From Renate Fruchter (founding director of Problem Based Learning Laboratory (PBL Lab), I have learned that brainstorming proceses may consist of two kinds of thinking processes: 

  1. Divergent thinking processes: where you explore and open up
  2. Convergent thinking processes: where you narrow down, focus, and make closure

Of course, I already knew this. But Renate just introduced this in a way that I found quite easy to relate to.

Renate Fruchter’s workshop at the “ICT and Innovative Learning Environments in Danish Universities” was another good reminder, that the value of brainstorming processes as a kick-off for idea generation and development of designs for teaching with ICTs should not be underestimated.

Renate made it appear quite unproblematic. She introduced two principles. The BBI principle involves thinking in terms of what is needed:

  • Bricks
  • Bits
  • Interaction

The D+C principle is about thinking in action (D= design and C= Collaboration).
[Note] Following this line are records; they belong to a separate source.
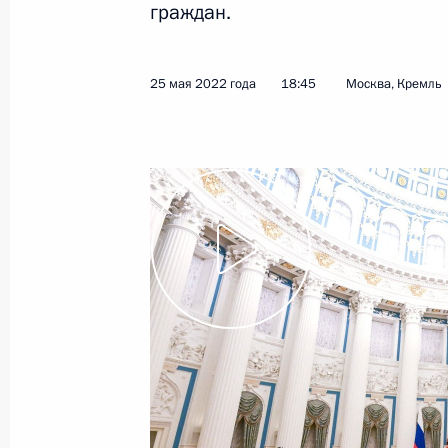
граждан.
7 июня 2022 года
Видео, 7 мин.
25 мая 2022 года
18:45
Москва, Кремль
Первый Евразийский
экономический форум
With these principles and a focus on instructional/teaching design generation that emphasizes problem, process, product, people, project, Renate Fruchter presented these ingredients in the process:

  • experimental 
  • being mindful about the process
  • creating clarity from complexity
  • collaboration across boarders
  • showing and telling
  • focusing on human values
  • not having a bias towards action

Keeping this in mind, the next brainstorming process may not be that troublesome :-).